● **EXERCISE INSTRUCTIONS**
Reproduce the entries in the part that opens with the line containing "f1, accuracy" and closes with the line containing "Which has a higher value, 2020-05-03", substituting "greater" for every occurrence of "higher" and leaving everything else unchanged.

DATA UNDER STUDY START

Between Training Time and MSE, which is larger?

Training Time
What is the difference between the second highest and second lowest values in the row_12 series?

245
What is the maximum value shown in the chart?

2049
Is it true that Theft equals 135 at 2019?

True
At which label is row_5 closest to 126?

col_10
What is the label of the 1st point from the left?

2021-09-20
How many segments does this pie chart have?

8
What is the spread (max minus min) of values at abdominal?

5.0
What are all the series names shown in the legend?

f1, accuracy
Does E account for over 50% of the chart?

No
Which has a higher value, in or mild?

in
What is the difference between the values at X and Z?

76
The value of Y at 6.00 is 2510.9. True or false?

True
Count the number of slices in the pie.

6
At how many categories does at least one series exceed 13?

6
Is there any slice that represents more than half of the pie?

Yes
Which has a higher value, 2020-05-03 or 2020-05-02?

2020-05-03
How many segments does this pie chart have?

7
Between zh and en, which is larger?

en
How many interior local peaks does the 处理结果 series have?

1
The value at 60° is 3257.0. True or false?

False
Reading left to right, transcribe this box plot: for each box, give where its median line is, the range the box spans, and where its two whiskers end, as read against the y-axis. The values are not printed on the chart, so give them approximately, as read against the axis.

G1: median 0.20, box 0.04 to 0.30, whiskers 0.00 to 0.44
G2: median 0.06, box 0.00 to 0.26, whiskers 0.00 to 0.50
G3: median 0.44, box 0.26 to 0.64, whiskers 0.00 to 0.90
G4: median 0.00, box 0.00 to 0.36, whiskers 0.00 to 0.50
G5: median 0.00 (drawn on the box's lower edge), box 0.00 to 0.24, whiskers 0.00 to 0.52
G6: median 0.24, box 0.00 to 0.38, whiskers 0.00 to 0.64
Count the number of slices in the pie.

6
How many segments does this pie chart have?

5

DATA UNDER STUDY END

● **TASK SOLUTION**
f1, accuracy
Does E account for over 50% of the chart?

No
Which has a greater value, in or mild?

in
What is the difference between the values at X and Z?

76
The value of Y at 6.00 is 2510.9. True or false?

True
Count the number of slices in the pie.

6
At how many categories does at least one series exceed 13?

6
Is there any slice that represents more than half of the pie?

Yes
Which has a greater value, 2020-05-03 or 2020-05-02?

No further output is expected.